Written task 1: Edit the renewable subsidies passage: reproduce it from the words "Oct. 29, 2007" through the words "not be extended.", replacing "wind and solar" with "solar and wind" wherever it appears.
Written task 2: Render the entries as a two-column CSV with the header field,value. Begin at the entry line that has "family: Nymphalidae" and stop after the one that has "genus: Microbotryum", writing one row per line with its text under field and its answer under value, each in a quoted field, and line breaks turned into spaces.

Quoted passage:
---
Alternative energy is most developed in countries where government subsidies have been in place for some time. Germany put in place strong incentives in the early part of this decade to encourage demand for solar modules, to encourage installations of wind farms and to support the biofuels industry. Companies in countries with a more progressive alternative energy policy framework therefore developed technology and intellectual property at an earlier state. Other European countries such as Denmark, Spain and Portugal also embraced alternative energy therefore companies tend to be more mature in Europe. However the potential for growth in the U.S. is greater, and once a longer term framework has been put in place, we would expect the U.S. to catch up fast.”

Oct. 29, 2007 - Edward Guinness, MA

CON (no)

Con

America’s Power, a coal-oriented trade organization, in an Apr. 17, 2020 article, “It’s Time to End Subsidies for Renewable Energy,” available at americaspower.org, stated:

In order to promote the growth of renewable electricity sources, such as wind and solar, the federal government has given them special tax incentives. Chief among these are the production tax credit (PTC), which has been used primarily by wind generation and awards a substantial tax credit for every megawatt-hour (MWh) produced; and the investment tax credit (ITC), which is primarily used by solar electricity generators as a credit against construction costs. PTCs and ITCs can amount to more than one-third of the cost of building and operating wind and solar facilities…

The following are reasons renewable subsidies should not be extended.

Over $100 billion has already been spent on renewables subsidies…

Wind and solar are no longer at a cost disadvantage…


Even the renewables industry says subsidies are no longer needed…

Subsidized renewables have distorted the electricity grid…

Federal subsidies for renewables have not lowered consumer electricity costs…

A large portion of subsidies are sent overseas…

There is no longer a compelling reason to extend federal subsidies for renewables.”
---
Provided records:
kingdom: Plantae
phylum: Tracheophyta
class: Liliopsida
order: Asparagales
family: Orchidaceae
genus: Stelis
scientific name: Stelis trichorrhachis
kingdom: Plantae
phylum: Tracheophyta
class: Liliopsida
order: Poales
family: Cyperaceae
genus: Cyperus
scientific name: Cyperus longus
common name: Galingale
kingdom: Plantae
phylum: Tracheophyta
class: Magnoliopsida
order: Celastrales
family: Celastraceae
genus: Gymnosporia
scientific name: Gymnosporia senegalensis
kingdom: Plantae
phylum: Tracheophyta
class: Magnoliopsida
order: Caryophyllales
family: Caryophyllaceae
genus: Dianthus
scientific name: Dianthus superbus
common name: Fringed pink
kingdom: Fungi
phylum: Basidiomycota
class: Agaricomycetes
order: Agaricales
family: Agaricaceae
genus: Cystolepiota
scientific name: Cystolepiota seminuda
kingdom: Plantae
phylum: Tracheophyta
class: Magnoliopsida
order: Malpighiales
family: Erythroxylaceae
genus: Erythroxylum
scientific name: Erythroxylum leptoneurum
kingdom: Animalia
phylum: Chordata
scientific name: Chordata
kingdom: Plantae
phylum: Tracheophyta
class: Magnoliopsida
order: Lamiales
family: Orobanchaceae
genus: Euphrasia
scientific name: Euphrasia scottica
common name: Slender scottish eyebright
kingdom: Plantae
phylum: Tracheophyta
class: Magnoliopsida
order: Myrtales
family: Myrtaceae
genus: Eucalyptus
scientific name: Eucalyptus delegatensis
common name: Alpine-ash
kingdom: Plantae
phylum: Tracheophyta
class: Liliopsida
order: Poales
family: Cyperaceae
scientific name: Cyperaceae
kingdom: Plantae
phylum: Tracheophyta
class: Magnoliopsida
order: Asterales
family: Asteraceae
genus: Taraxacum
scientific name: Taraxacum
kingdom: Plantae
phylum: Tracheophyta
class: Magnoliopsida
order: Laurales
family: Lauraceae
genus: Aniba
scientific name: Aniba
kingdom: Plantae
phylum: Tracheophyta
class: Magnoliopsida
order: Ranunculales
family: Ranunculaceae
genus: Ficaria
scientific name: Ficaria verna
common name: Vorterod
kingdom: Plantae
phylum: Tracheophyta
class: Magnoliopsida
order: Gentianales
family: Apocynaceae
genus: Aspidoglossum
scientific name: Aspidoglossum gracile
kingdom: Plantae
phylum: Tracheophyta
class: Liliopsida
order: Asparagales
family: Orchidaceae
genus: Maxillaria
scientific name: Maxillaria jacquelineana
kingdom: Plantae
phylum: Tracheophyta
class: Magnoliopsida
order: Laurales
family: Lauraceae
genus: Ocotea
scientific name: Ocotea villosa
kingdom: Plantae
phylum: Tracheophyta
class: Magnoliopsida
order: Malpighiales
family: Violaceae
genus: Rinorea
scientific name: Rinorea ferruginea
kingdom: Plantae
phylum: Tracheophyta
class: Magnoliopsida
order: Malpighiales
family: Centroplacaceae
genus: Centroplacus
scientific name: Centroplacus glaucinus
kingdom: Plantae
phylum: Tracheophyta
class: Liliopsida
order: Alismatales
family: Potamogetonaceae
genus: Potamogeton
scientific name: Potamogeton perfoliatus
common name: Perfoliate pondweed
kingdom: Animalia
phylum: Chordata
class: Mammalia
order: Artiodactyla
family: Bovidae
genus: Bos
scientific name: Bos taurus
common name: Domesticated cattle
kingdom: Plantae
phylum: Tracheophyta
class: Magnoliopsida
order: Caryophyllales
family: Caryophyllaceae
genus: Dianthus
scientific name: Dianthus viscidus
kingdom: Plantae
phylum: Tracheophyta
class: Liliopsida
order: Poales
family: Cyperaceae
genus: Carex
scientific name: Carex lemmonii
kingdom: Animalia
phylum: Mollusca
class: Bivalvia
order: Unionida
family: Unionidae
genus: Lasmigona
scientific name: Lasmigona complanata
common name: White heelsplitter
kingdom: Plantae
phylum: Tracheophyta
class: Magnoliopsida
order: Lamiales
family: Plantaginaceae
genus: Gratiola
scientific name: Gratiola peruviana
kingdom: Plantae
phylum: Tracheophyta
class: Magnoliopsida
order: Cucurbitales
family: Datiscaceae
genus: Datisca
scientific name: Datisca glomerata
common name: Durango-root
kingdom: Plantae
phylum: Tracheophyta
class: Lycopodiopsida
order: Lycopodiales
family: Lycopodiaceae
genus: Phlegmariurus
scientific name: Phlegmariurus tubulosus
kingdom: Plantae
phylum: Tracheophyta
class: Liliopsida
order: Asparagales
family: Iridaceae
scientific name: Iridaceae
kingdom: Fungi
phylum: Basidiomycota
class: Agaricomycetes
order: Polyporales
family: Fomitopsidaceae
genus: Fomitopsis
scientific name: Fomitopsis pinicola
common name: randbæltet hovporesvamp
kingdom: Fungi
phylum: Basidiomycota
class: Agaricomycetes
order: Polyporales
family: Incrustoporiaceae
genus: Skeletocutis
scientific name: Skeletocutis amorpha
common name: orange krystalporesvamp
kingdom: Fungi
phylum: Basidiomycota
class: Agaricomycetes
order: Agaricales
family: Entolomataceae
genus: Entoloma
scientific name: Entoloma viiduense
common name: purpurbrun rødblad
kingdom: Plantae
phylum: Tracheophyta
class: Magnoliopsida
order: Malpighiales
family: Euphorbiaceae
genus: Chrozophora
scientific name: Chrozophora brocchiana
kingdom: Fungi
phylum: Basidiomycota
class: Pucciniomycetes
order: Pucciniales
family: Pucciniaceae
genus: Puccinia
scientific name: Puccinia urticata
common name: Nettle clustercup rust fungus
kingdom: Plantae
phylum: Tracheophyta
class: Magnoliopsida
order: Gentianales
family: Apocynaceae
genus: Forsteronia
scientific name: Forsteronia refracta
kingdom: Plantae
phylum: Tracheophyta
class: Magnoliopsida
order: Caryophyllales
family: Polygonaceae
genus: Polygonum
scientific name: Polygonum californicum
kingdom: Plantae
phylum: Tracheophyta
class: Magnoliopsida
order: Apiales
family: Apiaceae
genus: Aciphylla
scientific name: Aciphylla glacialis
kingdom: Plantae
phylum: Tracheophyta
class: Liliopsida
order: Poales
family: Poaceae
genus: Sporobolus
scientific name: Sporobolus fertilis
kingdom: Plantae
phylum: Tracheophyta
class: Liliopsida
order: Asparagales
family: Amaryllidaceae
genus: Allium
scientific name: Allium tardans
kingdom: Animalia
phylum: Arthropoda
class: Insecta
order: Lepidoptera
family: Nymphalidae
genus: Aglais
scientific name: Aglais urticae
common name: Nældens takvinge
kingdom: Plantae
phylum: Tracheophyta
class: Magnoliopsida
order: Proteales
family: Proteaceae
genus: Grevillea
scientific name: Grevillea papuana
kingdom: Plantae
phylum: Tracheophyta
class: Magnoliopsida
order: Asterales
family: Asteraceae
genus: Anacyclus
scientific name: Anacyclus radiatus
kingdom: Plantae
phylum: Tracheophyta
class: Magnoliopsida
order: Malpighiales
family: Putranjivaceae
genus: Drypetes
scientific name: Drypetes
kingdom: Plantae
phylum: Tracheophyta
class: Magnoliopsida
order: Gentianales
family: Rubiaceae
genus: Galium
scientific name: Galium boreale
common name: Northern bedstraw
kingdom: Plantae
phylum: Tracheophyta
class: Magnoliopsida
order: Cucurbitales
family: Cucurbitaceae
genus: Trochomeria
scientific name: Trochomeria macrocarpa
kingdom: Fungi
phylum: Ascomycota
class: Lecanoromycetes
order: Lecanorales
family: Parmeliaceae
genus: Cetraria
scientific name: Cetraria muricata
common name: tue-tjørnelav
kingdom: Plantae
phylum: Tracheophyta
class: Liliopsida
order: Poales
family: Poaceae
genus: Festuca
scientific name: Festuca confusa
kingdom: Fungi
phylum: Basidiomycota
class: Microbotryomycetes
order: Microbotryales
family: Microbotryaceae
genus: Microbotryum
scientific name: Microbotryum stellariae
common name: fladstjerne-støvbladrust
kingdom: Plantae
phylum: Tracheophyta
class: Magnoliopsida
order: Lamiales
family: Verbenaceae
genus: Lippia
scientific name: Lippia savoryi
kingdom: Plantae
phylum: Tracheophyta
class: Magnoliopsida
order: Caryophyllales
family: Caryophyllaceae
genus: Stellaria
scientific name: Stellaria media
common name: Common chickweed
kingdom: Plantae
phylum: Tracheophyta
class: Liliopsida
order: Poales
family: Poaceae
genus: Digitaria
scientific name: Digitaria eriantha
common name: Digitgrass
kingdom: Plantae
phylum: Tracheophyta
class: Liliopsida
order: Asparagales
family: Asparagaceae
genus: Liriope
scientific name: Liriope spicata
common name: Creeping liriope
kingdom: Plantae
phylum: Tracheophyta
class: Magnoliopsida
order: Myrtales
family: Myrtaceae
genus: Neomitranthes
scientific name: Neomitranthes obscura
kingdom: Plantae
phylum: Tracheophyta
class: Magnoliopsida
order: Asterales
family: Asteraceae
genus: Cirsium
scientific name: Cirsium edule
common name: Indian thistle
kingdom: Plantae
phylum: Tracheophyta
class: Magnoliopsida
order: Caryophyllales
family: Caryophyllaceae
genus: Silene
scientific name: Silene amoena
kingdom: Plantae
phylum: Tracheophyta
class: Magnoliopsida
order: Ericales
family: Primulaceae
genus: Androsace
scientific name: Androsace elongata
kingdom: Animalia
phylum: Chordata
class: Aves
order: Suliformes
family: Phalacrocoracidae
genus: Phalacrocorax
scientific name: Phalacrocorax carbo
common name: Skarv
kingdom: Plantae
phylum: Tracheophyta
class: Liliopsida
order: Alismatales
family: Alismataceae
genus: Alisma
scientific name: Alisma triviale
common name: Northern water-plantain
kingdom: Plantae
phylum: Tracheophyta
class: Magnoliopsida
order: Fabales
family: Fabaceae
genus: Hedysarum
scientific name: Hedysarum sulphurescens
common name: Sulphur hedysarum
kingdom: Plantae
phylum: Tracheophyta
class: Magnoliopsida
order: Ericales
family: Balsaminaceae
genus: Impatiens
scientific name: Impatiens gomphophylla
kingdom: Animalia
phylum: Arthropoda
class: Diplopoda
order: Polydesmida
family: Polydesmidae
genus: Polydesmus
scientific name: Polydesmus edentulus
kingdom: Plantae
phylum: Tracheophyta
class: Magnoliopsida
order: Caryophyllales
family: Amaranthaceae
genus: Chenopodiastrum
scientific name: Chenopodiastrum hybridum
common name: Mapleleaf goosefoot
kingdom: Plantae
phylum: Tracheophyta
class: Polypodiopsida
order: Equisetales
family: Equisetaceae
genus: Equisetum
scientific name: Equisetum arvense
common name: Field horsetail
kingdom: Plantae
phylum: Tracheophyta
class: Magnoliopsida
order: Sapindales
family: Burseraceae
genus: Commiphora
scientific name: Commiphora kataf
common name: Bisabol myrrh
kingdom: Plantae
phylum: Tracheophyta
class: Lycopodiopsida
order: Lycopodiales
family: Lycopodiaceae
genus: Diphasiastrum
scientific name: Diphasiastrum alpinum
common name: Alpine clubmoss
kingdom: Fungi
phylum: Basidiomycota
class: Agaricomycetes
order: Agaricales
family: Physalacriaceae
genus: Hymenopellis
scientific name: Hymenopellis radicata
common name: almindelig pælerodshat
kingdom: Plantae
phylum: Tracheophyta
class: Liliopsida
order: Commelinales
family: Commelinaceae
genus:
---
Full response 1:
Oct. 29, 2007 - Edward Guinness, MA

CON (no)

Con

America’s Power, a coal-oriented trade organization, in an Apr. 17, 2020 article, “It’s Time to End Subsidies for Renewable Energy,” available at americaspower.org, stated:

In order to promote the growth of renewable electricity sources, such as solar and wind, the federal government has given them special tax incentives. Chief among these are the production tax credit (PTC), which has been used primarily by wind generation and awards a substantial tax credit for every megawatt-hour (MWh) produced; and the investment tax credit (ITC), which is primarily used by solar electricity generators as a credit against construction costs. PTCs and ITCs can amount to more than one-third of the cost of building and operating solar and wind facilities…

The following are reasons renewable subsidies should not be extended.

Full response 2:
field,value
"family:","Nymphalidae"
"genus:","Aglais"
"scientific name:","Aglais urticae"
"common name:","Nældens takvinge"
"kingdom:","Plantae"
"phylum:","Tracheophyta"
"class:","Magnoliopsida"
"order:","Proteales"
"family:","Proteaceae"
"genus:","Grevillea"
"scientific name:","Grevillea papuana"
"kingdom:","Plantae"
"phylum:","Tracheophyta"
"class:","Magnoliopsida"
"order:","Asterales"
"family:","Asteraceae"
"genus:","Anacyclus"
"scientific name:","Anacyclus radiatus"
"kingdom:","Plantae"
"phylum:","Tracheophyta"
"class:","Magnoliopsida"
"order:","Malpighiales"
"family:","Putranjivaceae"
"genus:","Drypetes"
"scientific name:","Drypetes"
"kingdom:","Plantae"
"phylum:","Tracheophyta"
"class:","Magnoliopsida"
"order:","Gentianales"
"family:","Rubiaceae"
"genus:","Galium"
"scientific name:","Galium boreale"
"common name:","Northern bedstraw"
"kingdom:","Plantae"
"phylum:","Tracheophyta"
"class:","Magnoliopsida"
"order:","Cucurbitales"
"family:","Cucurbitaceae"
"genus:","Trochomeria"
"scientific name:","Trochomeria macrocarpa"
"kingdom:","Fungi"
"phylum:","Ascomycota"
"class:","Lecanoromycetes"
"order:","Lecanorales"
"family:","Parmeliaceae"
"genus:","Cetraria"
"scientific name:","Cetraria muricata"
"common name:","tue-tjørnelav"
"kingdom:","Plantae"
"phylum:","Tracheophyta"
"class:","Liliopsida"
"order:","Poales"
"family:","Poaceae"
"genus:","Festuca"
"scientific name:","Festuca confusa"
"kingdom:","Fungi"
"phylum:","Basidiomycota"
"class:","Microbotryomycetes"
"order:","Microbotryales"
"family:","Microbotryaceae"
"genus:","Microbotryum"